On April 6, the National Transportation Safety Board (NTSB) released its final report outlining the details of the 2021 midair collision in Denver, Colorado.
This article will cover the details surrounding the NTSB’s final report into what happened over the skies of Denver, Colorado back in May 2021 between a privately owned Cirrus SR22 and Swearingen Metroliner or Key Lime Air.
NTSB’s Final Report
On May 12, 2021, a Cirrus SR22 registered as N416DJ and a Swearingen Metroliner operating for Key Lime Air registered as N280KL, were both approaching Denver Centennial Airport (APA) before colliding midair.
At approximately 10:23 am local time (MST), both aircraft was on approach to Centennial Airport (APA) utilizing parallel runways, with the Cirrus being given runway 17R and the Metroliner given 17L.
According to the NTSB, the Metroliner was on an extended final approach, whilst the Cirrus pilot was flying a right traffic pattern.
The final report has highlighted that the Cirrus’ airspeed on the base leg of its traffic pattern was more than 50 knots above the manufacturers recommended speed, traveling at 148 knots, as opposed to the 90 to 95 knots stated in the POH/AFM (Pilot Operating Handbook / Aircraft Flight Manual).
During the base leg the flaps were not yet deployed by the Cirrus pilot, however, during the turn from base to final, the pilot lowered the flaps to approximately 50%. Just four seconds after this, the collision with the Metroliner occurred.
At the time of the impact, the Cirrus was approximately halfway through its turn to final traveling at 140 knots at an altitude of 6,619 feet MSL.
The NTSB has stated that the excessive speed of the Cirrus had resulted in an increased turn radius causing the pilot to overshoot the extended centreline for runway 17R and enter the extended centreline for 17L, where three miles from the airport, both aircraft collided.
The NTSB stated, “During the approach sequence the controller working the Swearingen did not issue a traffic advisory to the pilot regarding the location of the Cirrus and the potential conflict.”

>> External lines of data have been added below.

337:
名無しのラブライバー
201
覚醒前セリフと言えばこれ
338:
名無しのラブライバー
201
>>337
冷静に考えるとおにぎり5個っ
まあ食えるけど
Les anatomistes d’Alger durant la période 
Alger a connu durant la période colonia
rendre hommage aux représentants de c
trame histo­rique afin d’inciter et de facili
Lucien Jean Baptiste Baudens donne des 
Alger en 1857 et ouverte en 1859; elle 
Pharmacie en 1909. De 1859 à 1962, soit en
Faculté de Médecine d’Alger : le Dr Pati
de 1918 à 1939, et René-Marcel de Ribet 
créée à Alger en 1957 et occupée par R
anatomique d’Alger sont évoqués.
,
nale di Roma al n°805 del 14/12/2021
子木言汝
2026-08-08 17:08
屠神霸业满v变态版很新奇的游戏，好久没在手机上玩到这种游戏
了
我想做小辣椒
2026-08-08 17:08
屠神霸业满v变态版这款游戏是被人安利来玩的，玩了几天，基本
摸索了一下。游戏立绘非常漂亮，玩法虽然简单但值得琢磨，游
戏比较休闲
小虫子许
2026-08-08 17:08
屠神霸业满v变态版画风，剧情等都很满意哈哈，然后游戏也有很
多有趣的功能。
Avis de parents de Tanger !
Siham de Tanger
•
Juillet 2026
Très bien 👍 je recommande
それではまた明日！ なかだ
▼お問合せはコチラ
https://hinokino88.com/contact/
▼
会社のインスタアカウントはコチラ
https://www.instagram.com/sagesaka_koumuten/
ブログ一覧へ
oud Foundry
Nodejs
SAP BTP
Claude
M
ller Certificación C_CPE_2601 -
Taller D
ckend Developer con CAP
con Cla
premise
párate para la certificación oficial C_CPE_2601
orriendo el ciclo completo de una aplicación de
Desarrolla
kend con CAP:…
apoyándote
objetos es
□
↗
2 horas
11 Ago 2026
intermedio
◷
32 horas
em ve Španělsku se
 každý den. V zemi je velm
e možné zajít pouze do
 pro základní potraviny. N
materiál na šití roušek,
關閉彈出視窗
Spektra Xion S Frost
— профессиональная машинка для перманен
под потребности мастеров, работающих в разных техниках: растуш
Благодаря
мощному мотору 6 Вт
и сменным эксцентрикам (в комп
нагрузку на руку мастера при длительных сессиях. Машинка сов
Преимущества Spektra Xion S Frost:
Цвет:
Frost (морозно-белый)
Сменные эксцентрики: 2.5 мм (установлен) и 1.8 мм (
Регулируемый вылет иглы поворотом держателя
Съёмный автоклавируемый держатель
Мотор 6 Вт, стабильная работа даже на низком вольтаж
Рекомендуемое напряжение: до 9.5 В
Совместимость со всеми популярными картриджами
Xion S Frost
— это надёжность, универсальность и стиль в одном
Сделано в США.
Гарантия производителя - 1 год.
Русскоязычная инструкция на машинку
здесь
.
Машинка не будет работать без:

However, the controller working on the Cirrus aircraft did issue a traffic advisory of the Metroliner on a parallel approach.
As you can see from the photos at the top of this thread, both aircraft received significant damage, however, it is great news that there were no fatalities. The Cirrus pilot had to deploy the aircraft’s safety emergency parachute system before coming to rest in a field, and the Metroliner had a safe landing at Centennial Airport (APA).